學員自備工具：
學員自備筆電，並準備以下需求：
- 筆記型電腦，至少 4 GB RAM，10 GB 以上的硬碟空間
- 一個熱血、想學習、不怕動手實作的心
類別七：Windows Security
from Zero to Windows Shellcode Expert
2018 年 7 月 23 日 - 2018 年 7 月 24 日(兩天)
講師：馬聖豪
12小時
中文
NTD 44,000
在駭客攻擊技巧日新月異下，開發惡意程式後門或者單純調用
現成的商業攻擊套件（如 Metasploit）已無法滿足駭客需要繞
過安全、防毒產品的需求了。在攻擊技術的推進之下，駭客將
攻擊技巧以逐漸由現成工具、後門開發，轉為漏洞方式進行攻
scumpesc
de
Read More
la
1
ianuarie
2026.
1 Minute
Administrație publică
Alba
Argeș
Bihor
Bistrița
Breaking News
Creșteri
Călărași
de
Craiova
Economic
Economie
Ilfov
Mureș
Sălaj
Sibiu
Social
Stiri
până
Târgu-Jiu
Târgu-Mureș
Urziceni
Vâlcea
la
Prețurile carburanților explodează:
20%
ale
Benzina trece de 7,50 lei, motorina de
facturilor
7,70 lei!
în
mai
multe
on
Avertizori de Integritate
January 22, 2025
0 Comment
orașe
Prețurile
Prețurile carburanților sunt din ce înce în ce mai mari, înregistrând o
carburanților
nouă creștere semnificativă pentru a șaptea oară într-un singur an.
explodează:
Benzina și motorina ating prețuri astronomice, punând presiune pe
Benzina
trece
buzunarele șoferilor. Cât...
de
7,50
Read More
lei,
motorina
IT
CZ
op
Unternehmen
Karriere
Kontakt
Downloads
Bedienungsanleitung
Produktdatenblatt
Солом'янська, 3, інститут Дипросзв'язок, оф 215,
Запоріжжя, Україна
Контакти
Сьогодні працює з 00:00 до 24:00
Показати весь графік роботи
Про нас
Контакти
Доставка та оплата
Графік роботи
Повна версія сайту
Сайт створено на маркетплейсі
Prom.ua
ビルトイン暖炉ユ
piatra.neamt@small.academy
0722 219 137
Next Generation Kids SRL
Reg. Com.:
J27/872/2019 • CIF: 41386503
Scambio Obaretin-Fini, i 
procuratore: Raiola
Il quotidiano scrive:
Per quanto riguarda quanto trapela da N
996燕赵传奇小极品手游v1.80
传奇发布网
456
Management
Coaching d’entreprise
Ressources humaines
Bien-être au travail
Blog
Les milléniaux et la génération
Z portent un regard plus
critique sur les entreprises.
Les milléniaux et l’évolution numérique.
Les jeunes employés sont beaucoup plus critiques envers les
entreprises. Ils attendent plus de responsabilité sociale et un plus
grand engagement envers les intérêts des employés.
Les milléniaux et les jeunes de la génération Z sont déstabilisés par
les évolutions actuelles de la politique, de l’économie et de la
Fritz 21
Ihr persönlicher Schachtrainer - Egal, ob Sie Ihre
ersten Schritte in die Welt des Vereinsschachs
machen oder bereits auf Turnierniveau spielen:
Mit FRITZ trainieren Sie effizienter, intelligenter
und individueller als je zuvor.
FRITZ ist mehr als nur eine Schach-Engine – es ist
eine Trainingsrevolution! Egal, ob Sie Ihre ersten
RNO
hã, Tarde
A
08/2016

▶ **Task statement**: Reproduce verbatim every line from the start of the records through the line containing "Scambio Obaretin-Fini, i", including that final line.

▶ **Task answer**:
學員自備工具：
學員自備筆電，並準備以下需求：
- 筆記型電腦，至少 4 GB RAM，10 GB 以上的硬碟空間
- 一個熱血、想學習、不怕動手實作的心
類別七：Windows Security
from Zero to Windows Shellcode Expert
2018 年 7 月 23 日 - 2018 年 7 月 24 日(兩天)
講師：馬聖豪
12小時
中文
NTD 44,000
在駭客攻擊技巧日新月異下，開發惡意程式後門或者單純調用
現成的商業攻擊套件（如 Metasploit）已無法滿足駭客需要繞
過安全、防毒產品的需求了。在攻擊技術的推進之下，駭客將
攻擊技巧以逐漸由現成工具、後門開發，轉為漏洞方式進行攻
scumpesc
de
Read More
la
1
ianuarie
2026.
1 Minute
Administrație publică
Alba
Argeș
Bihor
Bistrița
Breaking News
Creșteri
Călărași
de
Craiova
Economic
Economie
Ilfov
Mureș
Sălaj
Sibiu
Social
Stiri
până
Târgu-Jiu
Târgu-Mureș
Urziceni
Vâlcea
la
Prețurile carburanților explodează:
20%
ale
Benzina trece de 7,50 lei, motorina de
facturilor
7,70 lei!
în
mai
multe
on
Avertizori de Integritate
January 22, 2025
0 Comment
orașe
Prețurile
Prețurile carburanților sunt din ce înce în ce mai mari, înregistrând o
carburanților
nouă creștere semnificativă pentru a șaptea oară într-un singur an.
explodează:
Benzina și motorina ating prețuri astronomice, punând presiune pe
Benzina
trece
buzunarele șoferilor. Cât...
de
7,50
Read More
lei,
motorina
IT
CZ
op
Unternehmen
Karriere
Kontakt
Downloads
Bedienungsanleitung
Produktdatenblatt
Солом'янська, 3, інститут Дипросзв'язок, оф 215,
Запоріжжя, Україна
Контакти
Сьогодні працює з 00:00 до 24:00
Показати весь графік роботи
Про нас
Контакти
Доставка та оплата
Графік роботи
Повна версія сайту
Сайт створено на маркетплейсі
Prom.ua
ビルトイン暖炉ユ
piatra.neamt@small.academy
0722 219 137
Next Generation Kids SRL
Reg. Com.:
J27/872/2019 • CIF: 41386503
Scambio Obaretin-Fini, i 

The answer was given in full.